Is it too much to expect companies to share some of this in the open vs just the results?

by dist-epoch

1 subcomments

So, who is going to compile the browser and post the binaries so we can check it out? (in a sandbox/VM obviously)

by sidgarimella

0 subcomment

Very cool. Seems long running AI Agents are the new monuments.

by jamesnorden

0 subcomment

Is the code not even compiling a feature or...

by george_atom

0 subcomment

Reviewing all this code is the issue.

by ramon156

0 subcomment

> A long-running agent made video rendering 25x faster with an efficient Rust version.
Which is not an optimization. This is coming from a Rust dev; Rewriting it in Rust is not the optimization.
Also, I do not believe they actually reviewed the SolidJS->React PR. This PR is incredibly unrealistic and should've been done with either stacker PRs or incremental non-breaking changes.
None of this feels organic, can we stop pretending it is?
To continue the pessimistic tone, none of the writing went in-depth.
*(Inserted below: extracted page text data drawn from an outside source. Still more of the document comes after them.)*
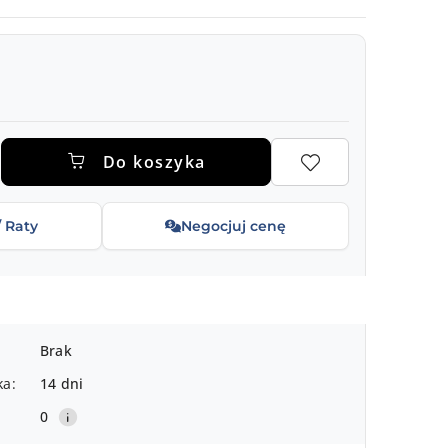
.
Do koszyka
/ Raty
Negocjuj cenę
Brak
ka:
14 dni
0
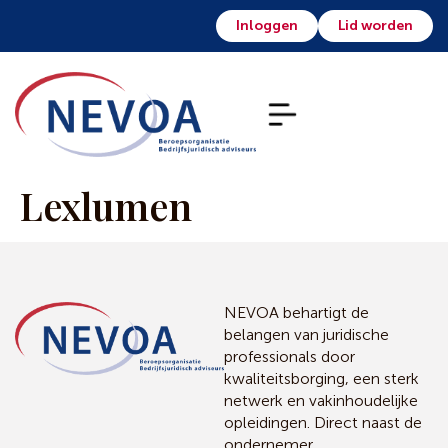
Inloggen
Lid worden
Lexlumen
NEVOA behartigt de
belangen van juridische
professionals door
kwaliteitsborging, een sterk
netwerk en vakinhoudelijke
opleidingen. Direct naast de
ondernemer.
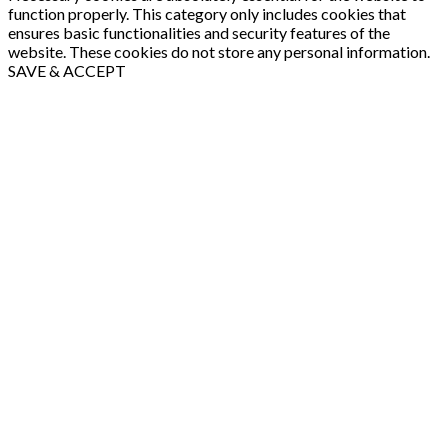
function properly. This category only includes cookies that
ensures basic functionalities and security features of the
website. These cookies do not store any personal information.
SAVE & ACCEPT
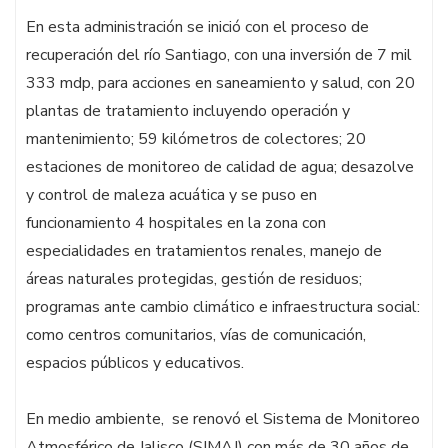
En esta administración se inició con el proceso de
recuperación del río Santiago, con una inversión de 7 mil
333 mdp, para acciones en saneamiento y salud, con 20
plantas de tratamiento incluyendo operación y
mantenimiento; 59 kilómetros de colectores; 20
estaciones de monitoreo de calidad de agua; desazolve
y control de maleza acuática y se puso en
funcionamiento 4 hospitales en la zona con
especialidades en tratamientos renales, manejo de
áreas naturales protegidas, gestión de residuos;
programas ante cambio climático e infraestructura social:
como centros comunitarios, vías de comunicación,
espacios públicos y educativos.
En medio ambiente, se renovó el Sistema de Monitoreo
Atmosférico de Jalisco (SIMAJ) con más de 30 años de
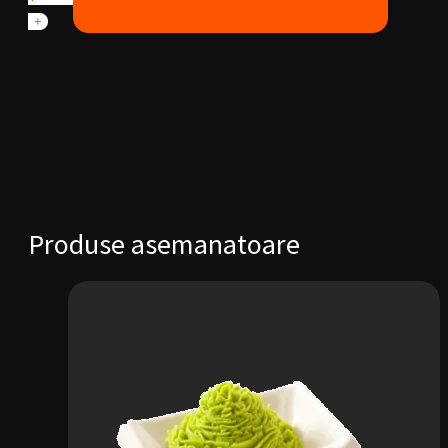
sos
+
kimchi
Produse asemanatoare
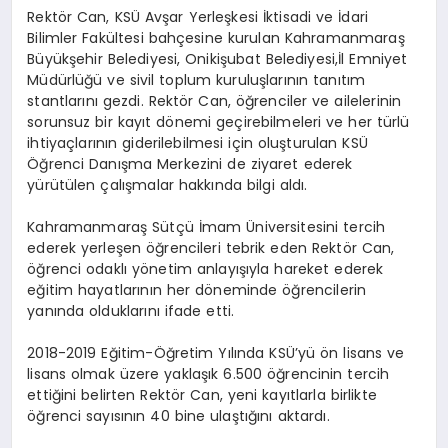
Rektör Can, KSÜ Avşar Yerleşkesi İktisadi ve İdari
Bilimler Fakültesi bahçesine kurulan Kahramanmaraş
Büyükşehir Belediyesi, Onikişubat Belediyesi,İl Emniyet
Müdürlüğü ve sivil toplum kuruluşlarının tanıtım
stantlarını gezdi. Rektör Can, öğrenciler ve ailelerinin
sorunsuz bir kayıt dönemi geçirebilmeleri ve her türlü
ihtiyaçlarının giderilebilmesi için oluşturulan KSÜ
Öğrenci Danışma Merkezini de ziyaret ederek
yürütülen çalışmalar hakkında bilgi aldı.
Kahramanmaraş Sütçü İmam Üniversitesini tercih
ederek yerleşen öğrencileri tebrik eden Rektör Can,
öğrenci odaklı yönetim anlayışıyla hareket ederek
eğitim hayatlarının her döneminde öğrencilerin
yanında olduklarını ifade etti.
2018-2019 Eğitim-Öğretim Yılında KSÜ’yü ön lisans ve
lisans olmak üzere yaklaşık 6.500 öğrencinin tercih
ettiğini belirten Rektör Can, yeni kayıtlarla birlikte
öğrenci sayısının 40 bine ulaştığını aktardı.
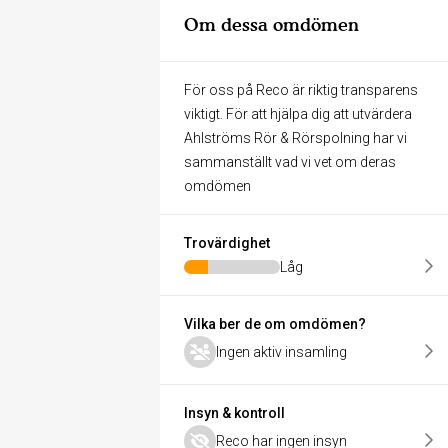
Om dessa omdömen
För oss på Reco är riktig transparens
viktigt. För att hjälpa dig att utvärdera
Ahlströms Rör & Rörspolning har vi
sammanställt vad vi vet om deras
omdömen
Trovärdighet
Låg
Vilka ber de om omdömen?
Ingen aktiv insamling
Insyn & kontroll
Reco har ingen insyn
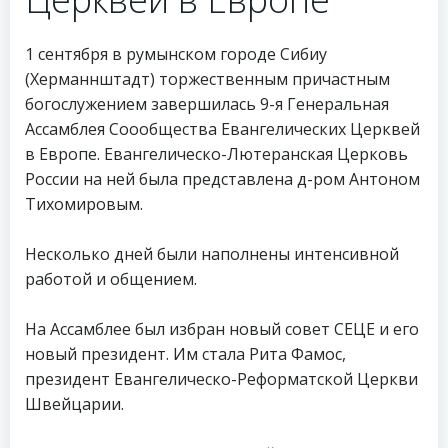
1 сентября в румынском городе Сибиу
(Херманнштадт) торжественным причастным
богослужением завершилась 9-я Генеральная
Ассамблея Соообщества Евангелических Церквей
в Европе. Евангелическо-Лютеранская Церковь
России на ней была представлена д-ром Антоном
Тихомировым.
Несколько дней были наполнены интенсивной
работой и общением.
На Ассамблее был избран новый совет СЕЦЕ и его
новый президент. Им стала Рита Фамос,
президент Евангелическо-Реформатской Церкви
Швейцарии.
I did not gain any knowledge, just a marketing post.

by cawksuwcka

1 subcomments

would really appreciate some elaboration as they gloss over the most important part in my kind. why can’t one agent just do it. that’s what ai seems to be - an amalgamation of all our knowledge. why split it back up into separate tentacles. i think focus should be on letting it envelop the problem like a fog and swallow it whole, instead of molesting it independently at touch points and reporting back to … the brain? it’s pretty ridiculous actually. just mimicking ourselves yet again.

by gaigalas

0 subcomment

There's a clear conflict between SKILLS, tools and multi-tasking.
I think "intra-context" tooling is already dead. It's too narrow.
It's all "extra-context" now: how one instruments for multiple agents, at multiple times, handling things.
Personally, I think the best tool in this realm will come from open source, and be agnostic (many agents from many places interacting), in order to leverage differences between subtle provider qualities (speed, price and so on).
Building a browser is an interesting and expensive experiment. How much did it cost?

by dinkm

0 subcomment

“Arthur looked up. ‘Ford,’ he said, ‘there’s an infinite number of monkeys outside who want to talk to us about this script for Hamlet they’ve worked out.”